El Parlamento es bicameral (Cámara de Diputados y Senado). El Senado está formado por 128 miembros elegidos para un periodo de seis años: cada estado elige dos senadores (incluido el distrito federal) mediante un sistema mayoritario. Son también elegidos aquellos candidatos que en cada estado obtienen los mejores resultados, además de los asignados previamente (uno por estado). Los 32 senadores restantes son elegidos mediante una representación proporcional en el ámbito de todo el país, y no representan, por tanto, a ningún territorio específico. Entre las funciones de la Cámara Alta, además de tomar parte en el proceso legislativo, están la de aprobar los tratados internacionales y la de ratificar a los miembros del Tribunal Supremo –que no desempeñó un papel decisivo en el federalismo mexicano desde la época de Porfirio Díaz hasta 1997–, al fiscal general, al presidente del Banco Nacional y a los embajadores. El Senado no interviene, sin embargo, en la discusión y distribución del presupuesto.
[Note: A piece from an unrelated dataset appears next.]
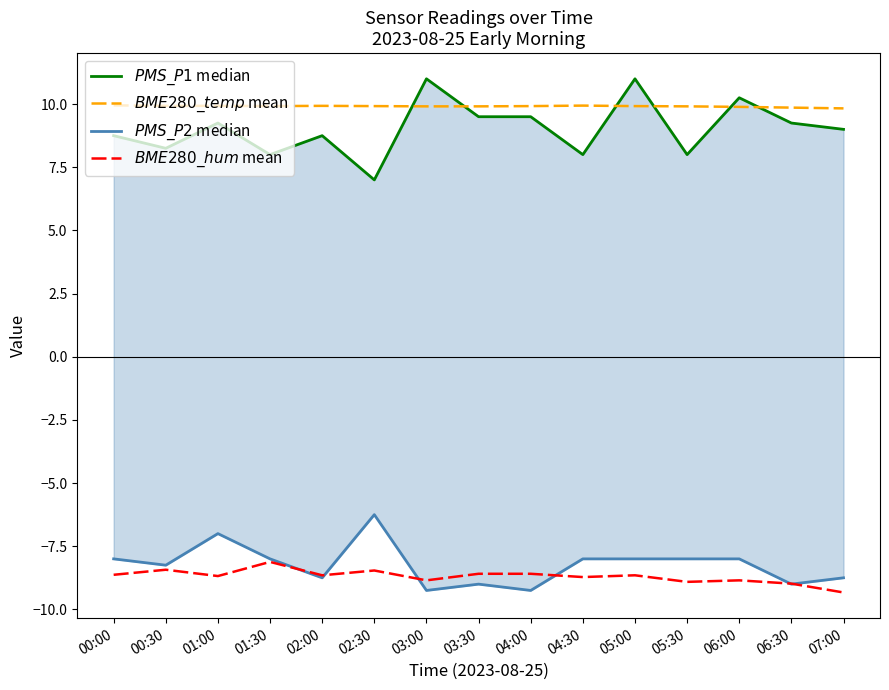

Which series changed the most between 02:00 and 07:00?

$BME280\_hum$ mean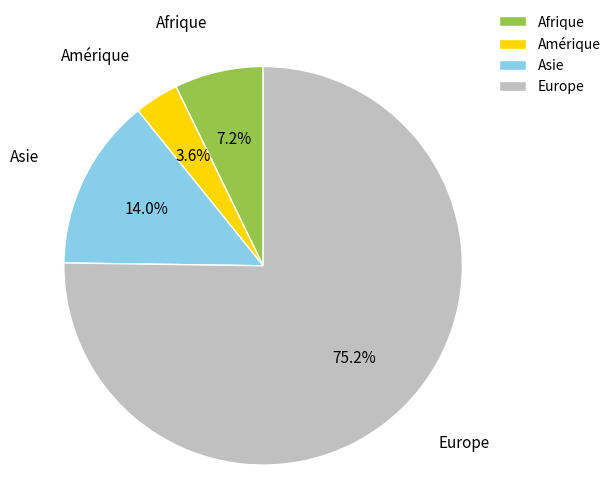

Which category has the biggest portion of the pie?

Europe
La Cámara de Diputados consta de 500 miembros elegidos por un periodo de tres años (300 por voto directo y 200 a partir de los resultados obtenidos por cada partido).

El Tribunal Supremo es nombrado por el presidente, con la aprobación del Senado. La reforma constitucional requiere la aprobación de dos tercios del Congreso y de una mayoría de las cámaras de los estados. Una enmienda constitucional prohibió en 1933 la reelección de los cargos públicos con el fin de proceder a una pretendida “circulación de las elites” que beneficiaba al hegemónico PRI –que ostentó ininterrumpidamente la presidencia del país desde 1929 hasta el año 2000, la mayoría en el Congreso hasta 1997, así como las principales instituciones de los estados hasta la década de los años ochenta y la mayoría de los municipios– y que no consolidaba las políticas realizadas, especialmente las de ámbito local. Durante este periodo fueron frecuentes las prácticas de fraude electoral. Esta hegemonía de partido distorsionó el funcionamiento práctico de los mecanismos federales, al supeditar, tanto en el plano político como en el económico, los gobiernos estatales y locales al poder central y, más concretamente, a una presidencia que lideraba también el partido y que realizaba transferencias discrecionales a los estados siguiendo criterios políticos. De hecho, muchas veces los gobernadores de los estados actuaban más como representantes del poder central en sus territorios que como un nivel de gobierno autónomo.

El país sigue presentando en la actualidad graves desequilibrios sociales internos, así como una falta de solución institucional y sociocultural a la cuestión indígena (10% de la población), ejemplificada en el conflicto de Chiapas. En los años ochenta y noventa se procedió a una cierta descentralización que, de entrada, tuvo sólo cierta efectividad en los núcleos urbanos, si bien a partir de los años noventa ha incidido en los ámbitos de la educación y de la sanidad (transferidos a los estados), junto con una distribución de recursos más favorable a los estados y municipios, y asignada con menos discrecionalidad que en periodos anteriores (nuevo federalismo), aunque los recursos cedidos son muchas veces de carácter finalista y el total controlado por el Gobierno central supera aún el 70% a principios de siglo XXI.